I'm getting sicker. Microplasma Pneumonia has made its way to my stomach, and I am now vomiting too. Which would be great news for my diet - if I had one, which I don't - and not such great news for my writing. It's terribly hard to concentrate when staying awake is tricky and you have to get up every few minutes to dry heave into a toilet.
So - desperately needing love and affection - I emailed my best friend for sympathy. She's known me for six years now - otherwise known as one kidney infection, one bout of bronchitis, two bouts of pneumonia (varying varieties), one bad heartbreak and two unpleasant heartbruises, three episodes of influenza, umpteen colds and a vast, vast amount of different intensities of hangover - and describes me to people I have never met as Holly Wan Smale. She didn't even know me back in the glandular fever days, and God forbid she had ever witnessed The Week of Insomnia that ended with a doctor prescribing horse tranquilisers.
Oh Hol, she emailed back. You need to take more turns about the garden and invest in a little dog. Look on the bright side, though. If you actually were an 18th century romantic heroine you'd definitely be dead by now.
It's true. I spend a large proportion of my time shuffling around this mortal coil with one foot on and one foot off; coughing, sleeping, sneezing, vomiting, semi-collapsing; white as a sheet, tinged with blue, wearing too much blusher; losing weight willynilly and then having to put it back on again as quickly as I can so I don't scare my parents. As far as health goes, I wasn't even at the back of the queue when it was being allocated; I was obviously off somewhere, smoking and pumping myself with poison from an intraveinous drip. Frankly I wish to God I was just a hypochondriac - prone to convincing myself of illness - but unfortunately it's usually the opposite: I deny it all until I start peeing blood or puking green or collapsing in the street or in a classroom and then they take me to hospital and test me and tell me I have something nasty and to go to bed. Again.
I seem to spend half of my life in bed, and not in a good way.
So, I have decided: something has to be done. I have had enough.
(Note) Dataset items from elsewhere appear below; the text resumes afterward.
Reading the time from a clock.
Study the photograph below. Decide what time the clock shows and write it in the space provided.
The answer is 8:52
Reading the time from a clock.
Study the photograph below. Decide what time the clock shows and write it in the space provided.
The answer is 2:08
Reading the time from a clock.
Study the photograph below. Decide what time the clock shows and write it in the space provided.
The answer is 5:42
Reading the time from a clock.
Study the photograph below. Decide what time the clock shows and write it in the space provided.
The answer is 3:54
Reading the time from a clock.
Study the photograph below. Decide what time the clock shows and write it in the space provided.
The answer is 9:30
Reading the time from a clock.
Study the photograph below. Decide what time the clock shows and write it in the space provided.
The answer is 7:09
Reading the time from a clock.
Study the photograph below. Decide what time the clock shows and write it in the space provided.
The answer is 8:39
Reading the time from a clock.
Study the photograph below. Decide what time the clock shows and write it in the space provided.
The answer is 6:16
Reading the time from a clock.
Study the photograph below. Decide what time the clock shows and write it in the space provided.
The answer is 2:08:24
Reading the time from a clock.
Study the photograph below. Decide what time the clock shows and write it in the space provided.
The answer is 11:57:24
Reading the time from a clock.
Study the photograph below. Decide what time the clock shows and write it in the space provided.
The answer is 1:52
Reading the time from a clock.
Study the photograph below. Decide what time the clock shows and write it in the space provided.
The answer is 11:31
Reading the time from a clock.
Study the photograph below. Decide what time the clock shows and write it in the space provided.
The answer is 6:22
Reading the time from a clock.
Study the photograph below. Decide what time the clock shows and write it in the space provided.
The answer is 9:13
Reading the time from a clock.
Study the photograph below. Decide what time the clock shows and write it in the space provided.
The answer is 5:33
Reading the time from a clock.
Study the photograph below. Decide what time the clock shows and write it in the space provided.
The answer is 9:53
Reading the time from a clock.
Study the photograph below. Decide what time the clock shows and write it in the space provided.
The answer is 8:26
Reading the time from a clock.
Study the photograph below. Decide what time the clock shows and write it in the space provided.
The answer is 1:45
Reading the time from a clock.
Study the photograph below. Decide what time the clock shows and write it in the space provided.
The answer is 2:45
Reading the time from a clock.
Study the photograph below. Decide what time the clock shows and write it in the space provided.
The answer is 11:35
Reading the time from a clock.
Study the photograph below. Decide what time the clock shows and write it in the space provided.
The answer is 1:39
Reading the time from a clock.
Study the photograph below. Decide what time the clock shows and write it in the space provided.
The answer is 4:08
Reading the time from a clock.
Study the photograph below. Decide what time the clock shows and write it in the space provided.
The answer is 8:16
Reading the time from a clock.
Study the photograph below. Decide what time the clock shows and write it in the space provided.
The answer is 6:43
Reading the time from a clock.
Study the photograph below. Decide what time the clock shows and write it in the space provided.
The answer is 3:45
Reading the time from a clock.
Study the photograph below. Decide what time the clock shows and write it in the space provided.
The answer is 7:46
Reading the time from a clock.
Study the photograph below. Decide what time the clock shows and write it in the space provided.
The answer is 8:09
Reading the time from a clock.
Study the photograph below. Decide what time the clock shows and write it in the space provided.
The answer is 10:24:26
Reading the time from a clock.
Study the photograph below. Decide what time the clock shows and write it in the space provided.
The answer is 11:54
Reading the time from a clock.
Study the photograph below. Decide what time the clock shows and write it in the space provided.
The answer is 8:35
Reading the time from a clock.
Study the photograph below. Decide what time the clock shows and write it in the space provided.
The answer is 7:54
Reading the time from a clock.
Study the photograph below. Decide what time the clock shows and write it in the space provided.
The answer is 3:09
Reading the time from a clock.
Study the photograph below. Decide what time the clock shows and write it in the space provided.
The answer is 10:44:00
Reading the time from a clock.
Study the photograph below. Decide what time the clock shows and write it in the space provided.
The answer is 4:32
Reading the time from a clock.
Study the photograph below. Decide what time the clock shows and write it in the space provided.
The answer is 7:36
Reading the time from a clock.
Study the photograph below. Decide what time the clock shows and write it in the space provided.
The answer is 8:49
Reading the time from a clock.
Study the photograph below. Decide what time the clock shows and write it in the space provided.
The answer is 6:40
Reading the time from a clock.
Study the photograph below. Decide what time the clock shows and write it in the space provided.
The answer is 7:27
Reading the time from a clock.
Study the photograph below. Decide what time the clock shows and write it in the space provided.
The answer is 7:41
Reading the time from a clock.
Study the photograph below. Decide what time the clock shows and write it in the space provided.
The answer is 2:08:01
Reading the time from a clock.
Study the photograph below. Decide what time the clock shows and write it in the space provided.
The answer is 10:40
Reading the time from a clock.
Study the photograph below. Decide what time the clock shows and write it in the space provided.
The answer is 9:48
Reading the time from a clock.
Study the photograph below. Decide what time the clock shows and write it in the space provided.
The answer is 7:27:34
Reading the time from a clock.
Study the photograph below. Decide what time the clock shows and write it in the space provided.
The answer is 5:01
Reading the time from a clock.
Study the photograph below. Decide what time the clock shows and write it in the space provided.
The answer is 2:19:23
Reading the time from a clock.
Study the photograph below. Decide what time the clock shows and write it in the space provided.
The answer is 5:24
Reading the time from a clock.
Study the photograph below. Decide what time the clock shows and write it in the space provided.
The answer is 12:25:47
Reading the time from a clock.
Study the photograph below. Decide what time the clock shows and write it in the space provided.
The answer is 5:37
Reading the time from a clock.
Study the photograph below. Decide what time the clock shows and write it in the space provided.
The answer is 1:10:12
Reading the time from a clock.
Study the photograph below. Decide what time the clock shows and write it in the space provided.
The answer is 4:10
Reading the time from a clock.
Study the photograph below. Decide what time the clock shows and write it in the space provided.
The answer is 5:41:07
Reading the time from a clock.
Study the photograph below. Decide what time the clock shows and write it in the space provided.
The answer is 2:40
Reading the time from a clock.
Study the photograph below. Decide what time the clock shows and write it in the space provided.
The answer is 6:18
I am sick of being sick; I am tired of being tired. I am absolutely fed up of having my life put on hold while I struggle through with half a working lung and swollen eyes and some kind of bacterium in my blood stream; of cancelling plans and nights out and chapters I am supposed to have completed in my book so that I can lie in a semi-comatose state on my bed and try and find the energy to pick a novel up and read half a page. I am so very, very bored of being sent back to bed.
Thus; tomorrow, I am going to start my new project: to build an Immune System. Not improve one, not develop one, not strengthen one. No: I need to start from scratch and just get one in the first place.
I know what all the rules are, obviously. Everybody knows what the rules are: they're ingrained in our culture, even if absolutely nobody listens to them. Drink lots of water, eat lots of fruit and vegetables, exercise, drink lemon water, take vitamin supplements, avoid coffee, sleep lots. All of which I have done, at one stage or another, and none of which have worked; probably because I do it for about three days and then decide that I'm bored and go and buy a cream cake instead.
The biggest one, though, apparently, is: be happy. Which seems like a bit of an paradox - telling me to exercise and avoid coffee and still be happy - and is also pretty damn hard when you're vomiting, but I'm going to give it a shot. I'm going to give it all a shot. Tomorrow, I'm going to start running, and then - when I've finished running, about three minutes later - I'm going to fill myself up with water and vitamins and good stuff and see what happens. For as long as it takes.
Because I don't want to be an 18th century romantic heroine. I want to be the one writing about them.